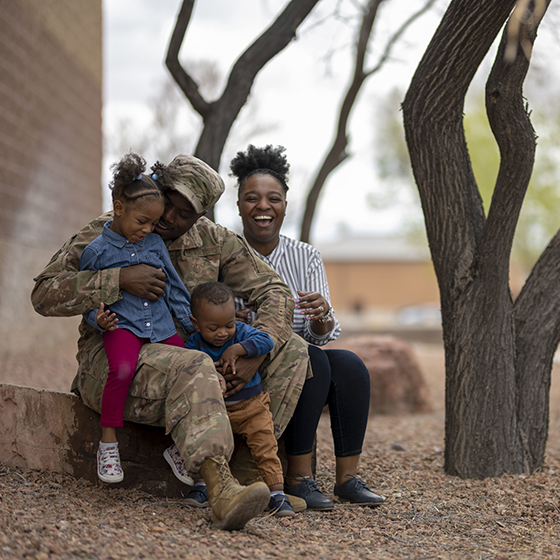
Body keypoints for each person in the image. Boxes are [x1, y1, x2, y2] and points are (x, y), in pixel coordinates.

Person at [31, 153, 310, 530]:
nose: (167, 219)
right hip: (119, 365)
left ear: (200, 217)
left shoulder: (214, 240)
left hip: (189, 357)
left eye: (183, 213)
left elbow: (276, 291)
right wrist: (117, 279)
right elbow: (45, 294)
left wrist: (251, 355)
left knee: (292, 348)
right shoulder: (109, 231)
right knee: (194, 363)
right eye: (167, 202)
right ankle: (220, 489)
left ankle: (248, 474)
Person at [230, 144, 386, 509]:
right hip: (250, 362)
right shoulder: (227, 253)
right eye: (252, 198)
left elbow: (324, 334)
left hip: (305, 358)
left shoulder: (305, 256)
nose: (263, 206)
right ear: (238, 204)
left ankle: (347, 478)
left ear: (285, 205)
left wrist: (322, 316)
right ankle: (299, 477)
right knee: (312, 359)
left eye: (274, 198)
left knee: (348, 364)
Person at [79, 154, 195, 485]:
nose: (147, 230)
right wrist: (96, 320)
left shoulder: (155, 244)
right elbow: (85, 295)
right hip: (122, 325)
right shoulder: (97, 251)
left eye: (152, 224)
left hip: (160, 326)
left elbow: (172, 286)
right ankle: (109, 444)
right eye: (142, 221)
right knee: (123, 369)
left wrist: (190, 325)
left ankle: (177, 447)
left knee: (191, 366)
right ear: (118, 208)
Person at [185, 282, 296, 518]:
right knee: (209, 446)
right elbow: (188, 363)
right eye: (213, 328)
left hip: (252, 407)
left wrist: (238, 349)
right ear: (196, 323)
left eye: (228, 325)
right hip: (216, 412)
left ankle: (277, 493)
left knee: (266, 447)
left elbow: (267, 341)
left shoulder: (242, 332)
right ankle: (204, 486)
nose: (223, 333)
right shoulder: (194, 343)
=====
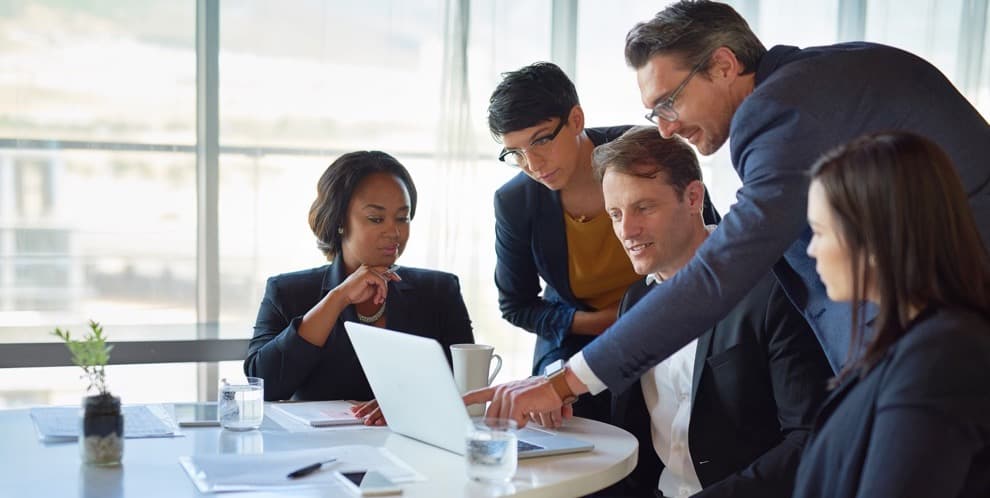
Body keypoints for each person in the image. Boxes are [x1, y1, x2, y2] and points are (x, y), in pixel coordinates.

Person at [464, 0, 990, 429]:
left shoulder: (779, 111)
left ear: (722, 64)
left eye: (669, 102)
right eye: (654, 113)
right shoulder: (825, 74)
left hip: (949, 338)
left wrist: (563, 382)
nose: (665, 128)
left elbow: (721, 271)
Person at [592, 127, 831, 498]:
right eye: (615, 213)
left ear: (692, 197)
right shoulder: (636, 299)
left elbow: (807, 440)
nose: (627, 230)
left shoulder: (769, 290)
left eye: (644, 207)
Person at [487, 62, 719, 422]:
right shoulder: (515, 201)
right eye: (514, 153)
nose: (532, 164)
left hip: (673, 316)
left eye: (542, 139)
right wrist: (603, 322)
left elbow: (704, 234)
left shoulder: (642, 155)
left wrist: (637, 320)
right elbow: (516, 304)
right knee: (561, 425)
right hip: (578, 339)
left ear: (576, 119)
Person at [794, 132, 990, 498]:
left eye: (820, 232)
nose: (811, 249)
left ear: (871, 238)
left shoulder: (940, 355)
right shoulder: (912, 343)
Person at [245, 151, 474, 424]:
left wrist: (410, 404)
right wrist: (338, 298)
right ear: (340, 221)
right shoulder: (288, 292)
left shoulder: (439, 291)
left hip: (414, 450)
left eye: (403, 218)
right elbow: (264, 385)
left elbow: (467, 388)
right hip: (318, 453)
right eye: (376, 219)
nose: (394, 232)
=====
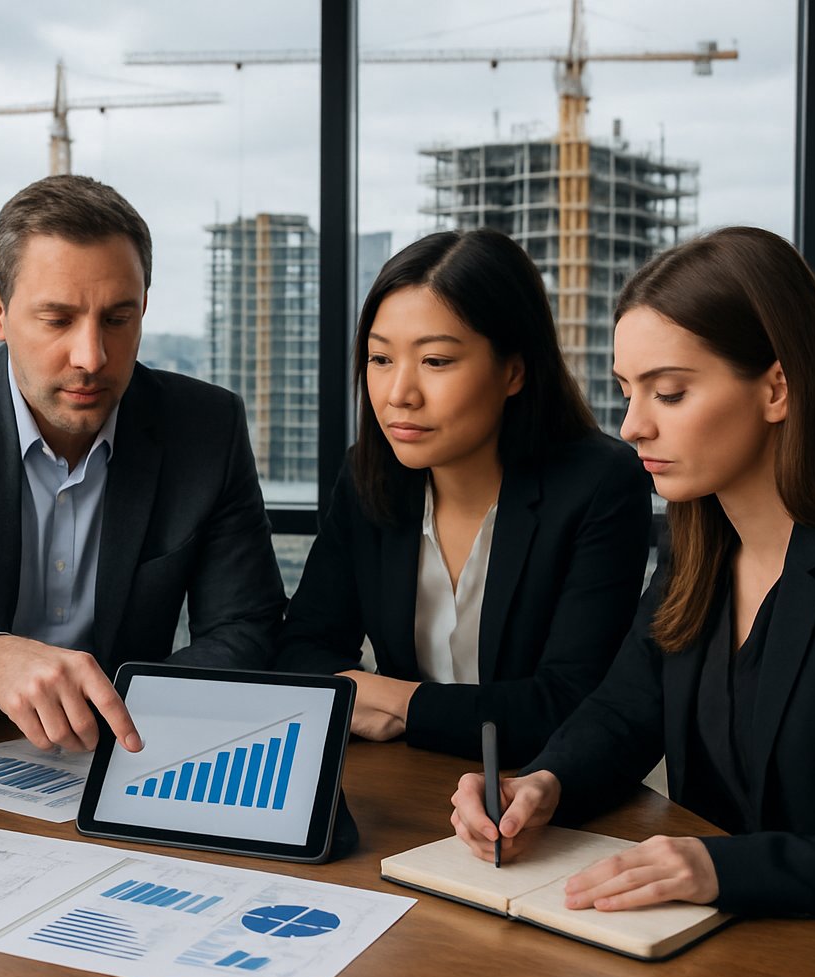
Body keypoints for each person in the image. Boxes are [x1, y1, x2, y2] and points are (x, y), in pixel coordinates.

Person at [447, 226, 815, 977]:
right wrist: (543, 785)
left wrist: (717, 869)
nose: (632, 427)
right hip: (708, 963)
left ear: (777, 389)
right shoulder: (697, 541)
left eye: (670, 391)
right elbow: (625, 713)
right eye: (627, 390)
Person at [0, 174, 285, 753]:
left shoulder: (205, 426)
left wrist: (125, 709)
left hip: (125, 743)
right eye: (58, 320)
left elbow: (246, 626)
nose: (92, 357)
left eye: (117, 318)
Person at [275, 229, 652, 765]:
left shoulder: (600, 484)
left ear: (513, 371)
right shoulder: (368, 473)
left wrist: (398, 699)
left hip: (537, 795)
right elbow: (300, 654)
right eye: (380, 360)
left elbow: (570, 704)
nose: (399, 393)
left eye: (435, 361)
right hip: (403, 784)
=====
- _WHAT YOU ARE ASKED TO DO_
Among the records above, extract exactly the lines from the line with "left shoulder: (642, 155)" to the line with "right wrist: (338, 298)", both lines included, and leave out the rest.

- _ANSWER FOR THIS EXERCISE_
left shoulder: (642, 155)
left wrist: (637, 320)
right elbow: (516, 304)
right knee: (561, 425)
right hip: (578, 339)
left ear: (576, 119)
Person at [794, 132, 990, 498]:
left eye: (820, 232)
nose: (811, 249)
left ear: (871, 238)
left shoulder: (940, 355)
right shoulder: (912, 343)
Person at [245, 151, 474, 424]:
left wrist: (410, 404)
right wrist: (338, 298)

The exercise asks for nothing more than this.